=== AUSGELESENE EINTRÄGE ===
.....
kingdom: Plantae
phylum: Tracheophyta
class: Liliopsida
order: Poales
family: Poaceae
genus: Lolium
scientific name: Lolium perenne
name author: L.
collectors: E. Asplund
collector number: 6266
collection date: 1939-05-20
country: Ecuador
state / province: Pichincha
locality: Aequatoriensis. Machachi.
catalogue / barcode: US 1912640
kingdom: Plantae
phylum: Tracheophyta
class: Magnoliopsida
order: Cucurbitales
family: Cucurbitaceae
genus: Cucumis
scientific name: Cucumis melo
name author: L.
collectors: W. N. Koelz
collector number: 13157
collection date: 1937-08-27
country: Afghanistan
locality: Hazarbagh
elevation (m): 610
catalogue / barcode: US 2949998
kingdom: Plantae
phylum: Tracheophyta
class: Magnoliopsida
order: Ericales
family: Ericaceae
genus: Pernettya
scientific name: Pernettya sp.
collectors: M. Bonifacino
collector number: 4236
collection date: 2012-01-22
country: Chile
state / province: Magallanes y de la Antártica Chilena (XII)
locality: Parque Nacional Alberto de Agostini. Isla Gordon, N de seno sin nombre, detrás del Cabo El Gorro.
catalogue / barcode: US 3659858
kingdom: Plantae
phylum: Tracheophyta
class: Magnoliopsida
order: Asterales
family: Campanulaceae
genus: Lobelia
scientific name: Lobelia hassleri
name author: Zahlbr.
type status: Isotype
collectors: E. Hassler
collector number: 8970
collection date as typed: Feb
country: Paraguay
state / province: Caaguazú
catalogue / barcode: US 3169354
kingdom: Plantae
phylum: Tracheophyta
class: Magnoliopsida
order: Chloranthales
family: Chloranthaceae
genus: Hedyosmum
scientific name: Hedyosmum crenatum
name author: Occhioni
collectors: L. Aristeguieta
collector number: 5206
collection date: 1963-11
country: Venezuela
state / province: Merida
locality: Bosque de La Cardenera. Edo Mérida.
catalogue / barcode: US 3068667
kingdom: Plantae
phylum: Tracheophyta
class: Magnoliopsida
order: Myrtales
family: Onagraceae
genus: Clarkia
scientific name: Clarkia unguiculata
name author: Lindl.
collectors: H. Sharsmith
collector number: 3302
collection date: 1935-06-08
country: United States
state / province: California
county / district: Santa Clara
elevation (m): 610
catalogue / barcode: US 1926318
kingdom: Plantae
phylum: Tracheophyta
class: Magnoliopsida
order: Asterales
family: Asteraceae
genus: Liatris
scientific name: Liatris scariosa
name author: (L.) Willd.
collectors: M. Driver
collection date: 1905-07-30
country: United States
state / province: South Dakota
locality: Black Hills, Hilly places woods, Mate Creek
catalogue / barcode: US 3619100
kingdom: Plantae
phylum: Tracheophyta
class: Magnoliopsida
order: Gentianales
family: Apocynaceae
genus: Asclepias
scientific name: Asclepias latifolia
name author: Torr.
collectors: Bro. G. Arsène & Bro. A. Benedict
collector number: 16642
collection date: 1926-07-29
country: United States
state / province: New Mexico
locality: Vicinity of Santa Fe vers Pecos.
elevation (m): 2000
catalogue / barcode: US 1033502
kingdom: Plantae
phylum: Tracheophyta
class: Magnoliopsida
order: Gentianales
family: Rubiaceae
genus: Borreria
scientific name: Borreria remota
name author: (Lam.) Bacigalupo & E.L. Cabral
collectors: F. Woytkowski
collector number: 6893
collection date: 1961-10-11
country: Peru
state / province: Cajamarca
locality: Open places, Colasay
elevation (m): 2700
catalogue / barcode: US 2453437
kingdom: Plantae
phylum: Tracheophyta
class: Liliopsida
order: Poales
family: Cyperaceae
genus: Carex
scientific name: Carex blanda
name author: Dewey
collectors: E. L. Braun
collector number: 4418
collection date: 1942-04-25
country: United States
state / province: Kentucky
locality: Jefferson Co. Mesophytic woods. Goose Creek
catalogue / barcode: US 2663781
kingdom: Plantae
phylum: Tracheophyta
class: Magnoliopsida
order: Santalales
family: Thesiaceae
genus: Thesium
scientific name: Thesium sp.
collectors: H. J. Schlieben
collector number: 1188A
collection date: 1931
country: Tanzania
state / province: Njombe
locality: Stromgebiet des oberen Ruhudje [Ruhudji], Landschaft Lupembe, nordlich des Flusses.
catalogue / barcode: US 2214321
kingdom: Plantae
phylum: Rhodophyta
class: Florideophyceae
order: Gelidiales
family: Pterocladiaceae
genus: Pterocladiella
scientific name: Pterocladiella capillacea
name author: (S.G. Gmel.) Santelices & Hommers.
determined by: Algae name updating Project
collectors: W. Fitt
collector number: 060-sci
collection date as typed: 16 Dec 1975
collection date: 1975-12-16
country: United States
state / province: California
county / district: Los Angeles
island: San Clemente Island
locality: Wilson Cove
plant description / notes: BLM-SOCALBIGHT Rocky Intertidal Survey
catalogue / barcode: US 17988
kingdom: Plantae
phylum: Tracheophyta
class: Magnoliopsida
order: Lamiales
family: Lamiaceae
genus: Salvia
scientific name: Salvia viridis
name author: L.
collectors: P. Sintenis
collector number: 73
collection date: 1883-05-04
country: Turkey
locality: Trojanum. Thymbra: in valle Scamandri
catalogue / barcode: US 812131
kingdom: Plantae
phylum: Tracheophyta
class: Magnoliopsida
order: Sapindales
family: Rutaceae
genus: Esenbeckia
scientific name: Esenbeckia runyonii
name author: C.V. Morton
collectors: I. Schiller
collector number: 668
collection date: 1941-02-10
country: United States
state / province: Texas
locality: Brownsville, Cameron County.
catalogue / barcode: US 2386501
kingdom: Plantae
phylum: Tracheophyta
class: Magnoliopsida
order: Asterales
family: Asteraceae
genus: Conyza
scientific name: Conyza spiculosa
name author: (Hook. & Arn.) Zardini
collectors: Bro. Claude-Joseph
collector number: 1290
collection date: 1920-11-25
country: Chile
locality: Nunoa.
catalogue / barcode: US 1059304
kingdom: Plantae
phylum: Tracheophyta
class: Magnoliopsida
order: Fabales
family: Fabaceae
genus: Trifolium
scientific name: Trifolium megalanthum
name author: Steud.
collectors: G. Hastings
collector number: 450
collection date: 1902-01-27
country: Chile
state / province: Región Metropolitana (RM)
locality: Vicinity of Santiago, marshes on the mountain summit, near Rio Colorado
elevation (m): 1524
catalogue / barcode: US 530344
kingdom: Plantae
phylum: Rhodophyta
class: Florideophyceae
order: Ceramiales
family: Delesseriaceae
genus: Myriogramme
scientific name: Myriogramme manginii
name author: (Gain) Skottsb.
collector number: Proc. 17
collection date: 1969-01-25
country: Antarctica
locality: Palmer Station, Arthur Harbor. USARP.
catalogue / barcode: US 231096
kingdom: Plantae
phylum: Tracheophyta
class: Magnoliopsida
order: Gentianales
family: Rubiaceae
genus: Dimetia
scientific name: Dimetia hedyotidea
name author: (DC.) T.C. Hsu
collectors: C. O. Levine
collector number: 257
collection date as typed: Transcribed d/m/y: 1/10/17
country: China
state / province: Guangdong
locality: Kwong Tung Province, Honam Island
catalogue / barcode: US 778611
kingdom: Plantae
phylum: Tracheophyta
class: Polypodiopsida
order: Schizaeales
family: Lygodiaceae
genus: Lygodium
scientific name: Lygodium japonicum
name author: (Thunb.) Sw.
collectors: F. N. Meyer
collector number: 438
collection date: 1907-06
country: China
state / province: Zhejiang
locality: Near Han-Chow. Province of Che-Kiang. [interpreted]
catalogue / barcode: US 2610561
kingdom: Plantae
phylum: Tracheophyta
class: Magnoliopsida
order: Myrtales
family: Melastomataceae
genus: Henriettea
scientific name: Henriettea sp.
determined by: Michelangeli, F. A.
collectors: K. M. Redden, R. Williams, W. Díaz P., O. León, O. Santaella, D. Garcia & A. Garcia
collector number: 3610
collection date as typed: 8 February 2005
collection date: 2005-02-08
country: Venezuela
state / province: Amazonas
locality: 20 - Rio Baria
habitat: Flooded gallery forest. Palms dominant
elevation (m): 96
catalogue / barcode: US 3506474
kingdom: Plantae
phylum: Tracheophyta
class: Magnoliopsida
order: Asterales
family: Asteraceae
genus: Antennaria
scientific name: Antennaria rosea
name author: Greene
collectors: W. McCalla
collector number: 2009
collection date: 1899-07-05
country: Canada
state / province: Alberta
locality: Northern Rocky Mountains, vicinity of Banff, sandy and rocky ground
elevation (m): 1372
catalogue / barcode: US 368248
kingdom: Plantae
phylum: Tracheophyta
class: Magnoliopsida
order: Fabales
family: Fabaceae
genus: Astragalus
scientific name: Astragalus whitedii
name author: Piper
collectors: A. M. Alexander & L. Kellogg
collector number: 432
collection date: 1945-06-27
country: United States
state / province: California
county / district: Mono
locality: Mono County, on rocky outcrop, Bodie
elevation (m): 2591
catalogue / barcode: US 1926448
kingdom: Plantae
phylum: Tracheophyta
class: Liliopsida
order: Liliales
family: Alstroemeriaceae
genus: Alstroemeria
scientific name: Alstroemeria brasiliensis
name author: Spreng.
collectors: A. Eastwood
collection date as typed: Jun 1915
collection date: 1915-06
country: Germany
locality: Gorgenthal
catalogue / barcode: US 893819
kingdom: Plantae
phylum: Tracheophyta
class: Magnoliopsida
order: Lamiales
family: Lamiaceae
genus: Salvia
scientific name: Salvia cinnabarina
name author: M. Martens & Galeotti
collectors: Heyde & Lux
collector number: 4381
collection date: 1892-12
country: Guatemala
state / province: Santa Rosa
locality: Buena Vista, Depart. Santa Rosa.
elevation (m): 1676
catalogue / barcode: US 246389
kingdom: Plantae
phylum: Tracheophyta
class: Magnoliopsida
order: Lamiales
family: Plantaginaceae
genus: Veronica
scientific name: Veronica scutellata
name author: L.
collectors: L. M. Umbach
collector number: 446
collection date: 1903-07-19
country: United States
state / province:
.....
=== GESTELLTE AUFGABE ===
Entnimm der Liste oben die Zeilen vom Anfang bis einschließlich der Zeile, die "state / province: Magallanes" enthält, und gib sie unverändert wieder.

=== AUSGEARBEITETE LÖSUNG ===
kingdom: Plantae
phylum: Tracheophyta
class: Liliopsida
order: Poales
family: Poaceae
genus: Lolium
scientific name: Lolium perenne
name author: L.
collectors: E. Asplund
collector number: 6266
collection date: 1939-05-20
country: Ecuador
state / province: Pichincha
locality: Aequatoriensis. Machachi.
catalogue / barcode: US 1912640
kingdom: Plantae
phylum: Tracheophyta
class: Magnoliopsida
order: Cucurbitales
family: Cucurbitaceae
genus: Cucumis
scientific name: Cucumis melo
name author: L.
collectors: W. N. Koelz
collector number: 13157
collection date: 1937-08-27
country: Afghanistan
locality: Hazarbagh
elevation (m): 610
catalogue / barcode: US 2949998
kingdom: Plantae
phylum: Tracheophyta
class: Magnoliopsida
order: Ericales
family: Ericaceae
genus: Pernettya
scientific name: Pernettya sp.
collectors: M. Bonifacino
collector number: 4236
collection date: 2012-01-22
country: Chile
state / province: Magallanes y de la Antártica Chilena (XII)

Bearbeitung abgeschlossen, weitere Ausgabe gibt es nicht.